## [INSTRUCTIONS FOR THE TASK]
Pick out every line in the data below that contains the string "para", and copy each one.

## [SUPPLIED INFORMATION]
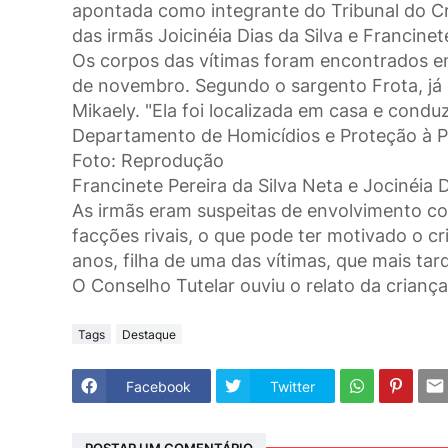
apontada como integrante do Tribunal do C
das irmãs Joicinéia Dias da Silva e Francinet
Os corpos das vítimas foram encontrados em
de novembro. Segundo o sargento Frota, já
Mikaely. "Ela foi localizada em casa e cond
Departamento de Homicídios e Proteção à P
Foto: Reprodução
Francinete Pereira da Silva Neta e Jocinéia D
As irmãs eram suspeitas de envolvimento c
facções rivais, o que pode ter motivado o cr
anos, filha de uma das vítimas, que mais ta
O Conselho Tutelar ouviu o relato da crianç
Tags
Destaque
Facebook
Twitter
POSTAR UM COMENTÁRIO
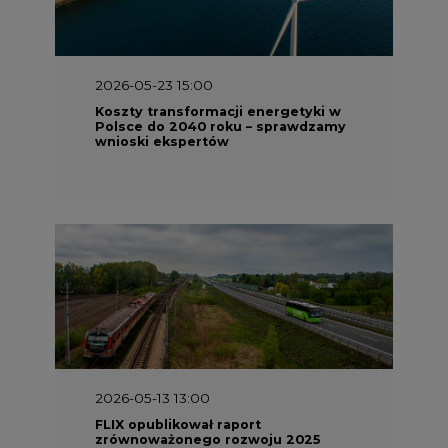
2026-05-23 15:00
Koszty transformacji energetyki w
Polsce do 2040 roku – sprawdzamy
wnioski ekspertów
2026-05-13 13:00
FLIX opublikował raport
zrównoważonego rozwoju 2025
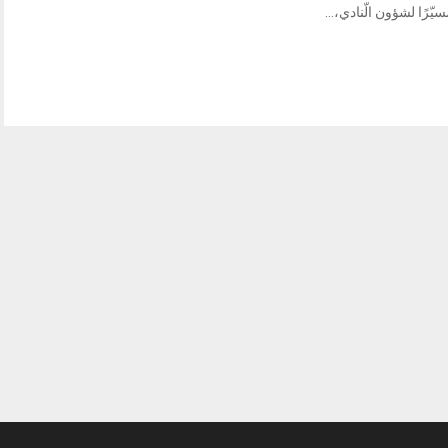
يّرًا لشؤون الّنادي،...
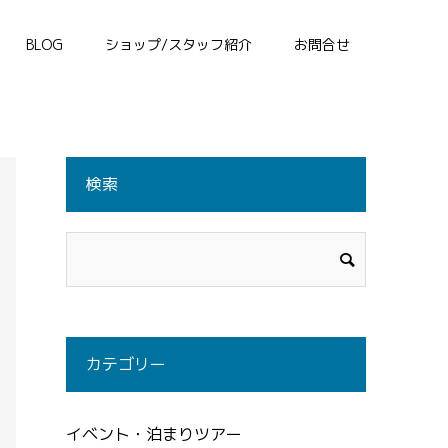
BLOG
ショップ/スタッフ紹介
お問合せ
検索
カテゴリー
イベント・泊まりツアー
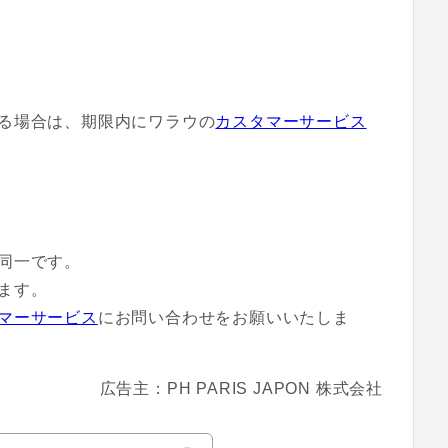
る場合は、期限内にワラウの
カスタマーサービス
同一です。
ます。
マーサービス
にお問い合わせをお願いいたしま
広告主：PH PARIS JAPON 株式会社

---

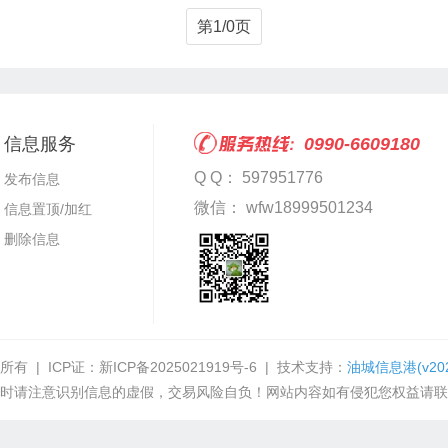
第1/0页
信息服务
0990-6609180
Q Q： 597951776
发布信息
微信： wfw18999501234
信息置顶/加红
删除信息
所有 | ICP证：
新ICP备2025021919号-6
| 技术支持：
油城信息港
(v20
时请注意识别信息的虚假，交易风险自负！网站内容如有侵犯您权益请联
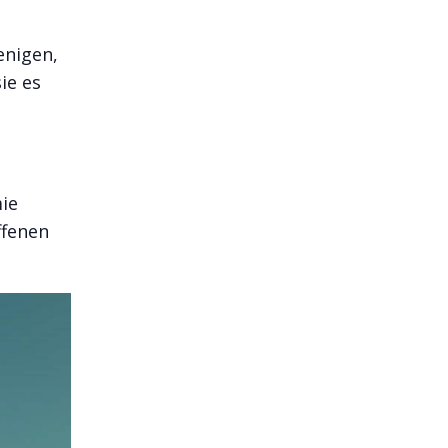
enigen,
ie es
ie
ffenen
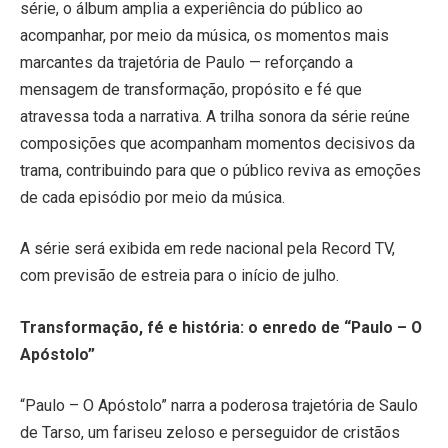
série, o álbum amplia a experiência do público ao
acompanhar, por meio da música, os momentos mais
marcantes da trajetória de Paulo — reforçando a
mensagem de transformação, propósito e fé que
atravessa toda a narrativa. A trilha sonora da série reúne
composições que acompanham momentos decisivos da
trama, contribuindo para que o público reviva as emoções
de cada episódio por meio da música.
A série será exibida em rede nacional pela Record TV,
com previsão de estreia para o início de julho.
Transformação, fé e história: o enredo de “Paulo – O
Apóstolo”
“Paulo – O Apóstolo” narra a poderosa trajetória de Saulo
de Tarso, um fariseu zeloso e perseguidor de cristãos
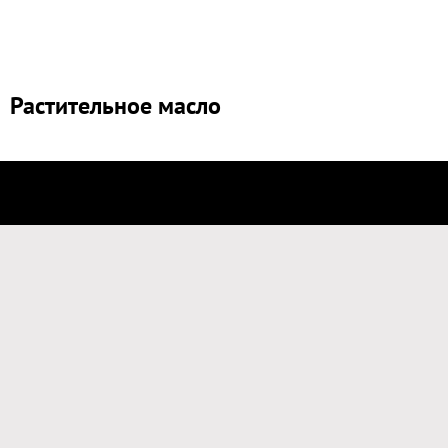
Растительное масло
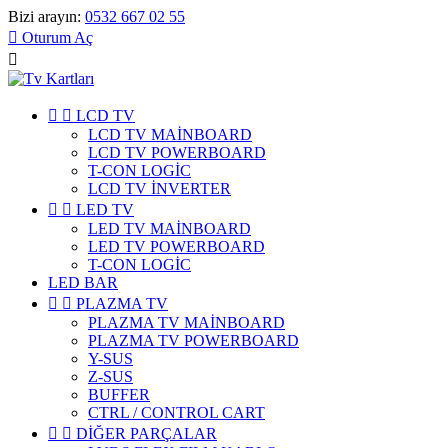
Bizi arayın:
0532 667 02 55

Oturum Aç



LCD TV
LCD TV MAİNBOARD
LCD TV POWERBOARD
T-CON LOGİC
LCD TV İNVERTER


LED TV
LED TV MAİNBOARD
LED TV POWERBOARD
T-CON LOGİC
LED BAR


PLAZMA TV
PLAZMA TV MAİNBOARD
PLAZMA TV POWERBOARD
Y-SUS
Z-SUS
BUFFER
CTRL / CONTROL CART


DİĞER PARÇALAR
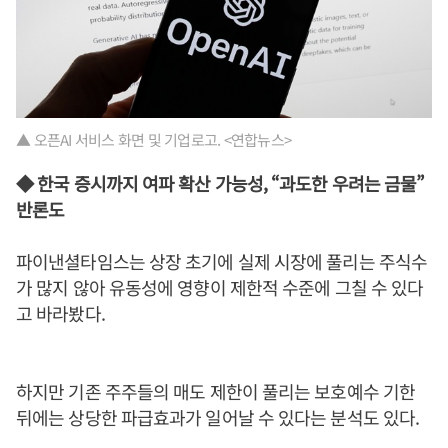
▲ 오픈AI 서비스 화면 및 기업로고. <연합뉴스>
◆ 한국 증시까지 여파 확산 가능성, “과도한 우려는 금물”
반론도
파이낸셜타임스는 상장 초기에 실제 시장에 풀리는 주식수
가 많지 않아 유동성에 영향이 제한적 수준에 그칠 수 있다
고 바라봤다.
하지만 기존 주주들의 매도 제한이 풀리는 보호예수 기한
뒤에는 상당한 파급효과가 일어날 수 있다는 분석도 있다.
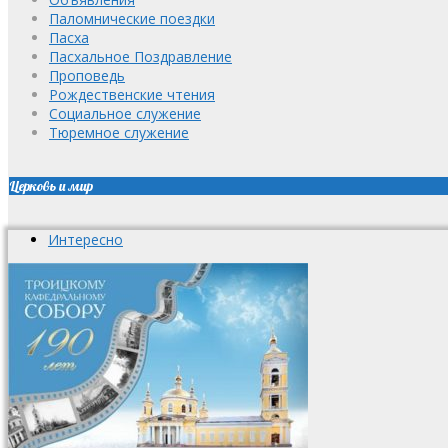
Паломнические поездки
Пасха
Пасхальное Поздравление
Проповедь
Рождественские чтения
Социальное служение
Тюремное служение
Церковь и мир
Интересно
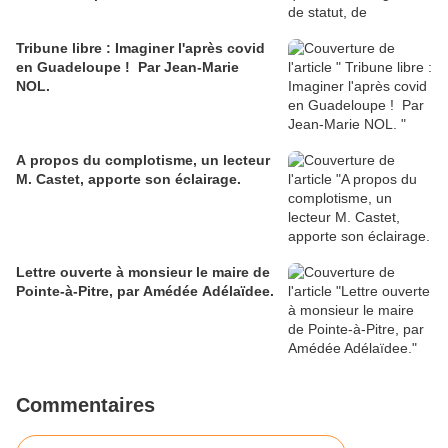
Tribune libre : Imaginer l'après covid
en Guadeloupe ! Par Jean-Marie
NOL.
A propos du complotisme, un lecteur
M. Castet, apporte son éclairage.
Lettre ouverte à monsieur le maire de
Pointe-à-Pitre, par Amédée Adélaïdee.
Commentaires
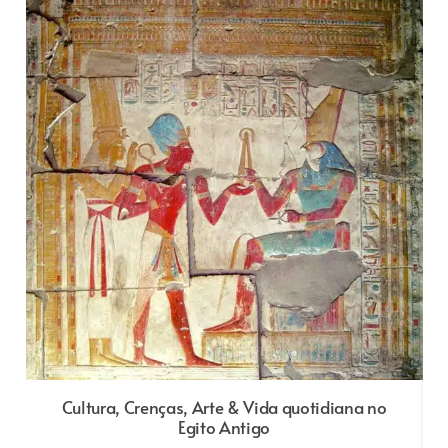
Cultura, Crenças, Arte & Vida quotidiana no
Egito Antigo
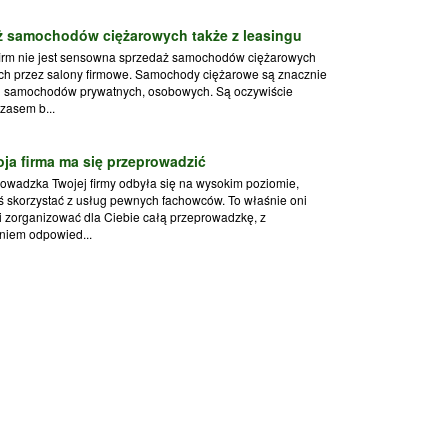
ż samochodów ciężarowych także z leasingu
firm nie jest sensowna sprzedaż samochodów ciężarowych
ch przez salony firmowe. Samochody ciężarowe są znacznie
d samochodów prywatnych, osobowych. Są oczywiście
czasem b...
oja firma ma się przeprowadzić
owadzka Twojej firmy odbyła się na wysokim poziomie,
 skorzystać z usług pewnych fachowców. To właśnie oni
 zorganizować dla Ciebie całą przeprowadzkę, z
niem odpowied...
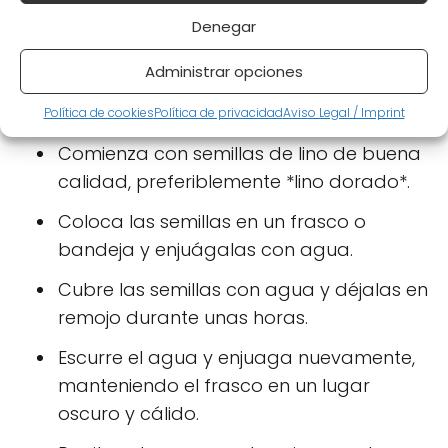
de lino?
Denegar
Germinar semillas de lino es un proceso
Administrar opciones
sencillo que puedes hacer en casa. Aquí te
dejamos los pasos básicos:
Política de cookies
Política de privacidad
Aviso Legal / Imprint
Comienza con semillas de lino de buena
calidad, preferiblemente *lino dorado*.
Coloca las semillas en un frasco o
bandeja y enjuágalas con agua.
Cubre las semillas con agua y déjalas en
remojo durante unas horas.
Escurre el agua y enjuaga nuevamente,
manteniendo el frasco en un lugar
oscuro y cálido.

...

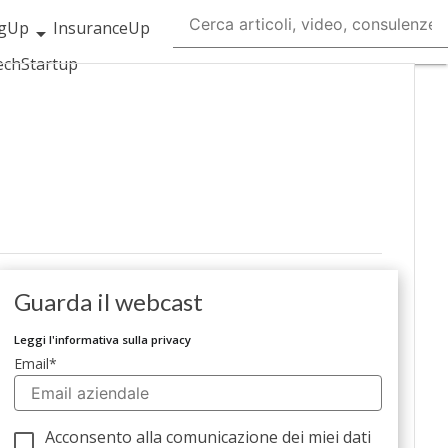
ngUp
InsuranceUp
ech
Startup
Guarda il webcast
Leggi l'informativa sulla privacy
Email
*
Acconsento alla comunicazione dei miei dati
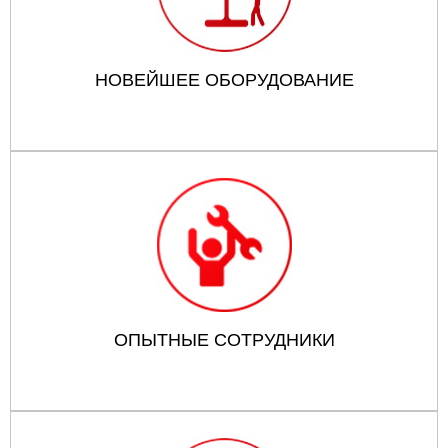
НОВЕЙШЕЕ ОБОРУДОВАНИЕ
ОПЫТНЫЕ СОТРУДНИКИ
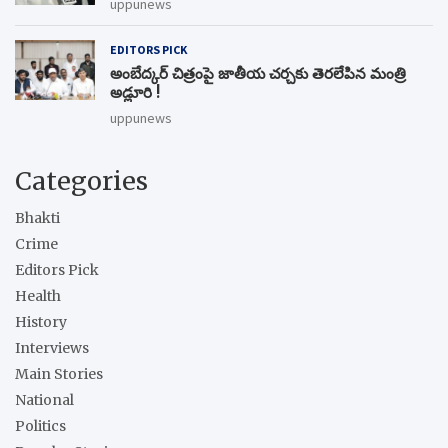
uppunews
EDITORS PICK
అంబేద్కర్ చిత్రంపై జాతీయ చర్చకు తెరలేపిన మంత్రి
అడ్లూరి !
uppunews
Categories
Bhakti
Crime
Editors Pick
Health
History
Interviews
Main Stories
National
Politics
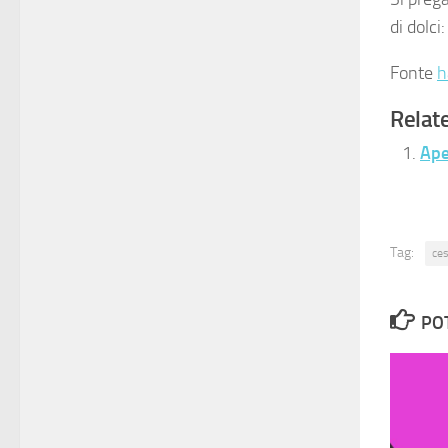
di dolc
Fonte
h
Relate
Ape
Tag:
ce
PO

## [OUTPUT OF THE EXERCISE]
trama, contribuindo para que o público reviva as emoções
com previsão de estreia para o início de julho.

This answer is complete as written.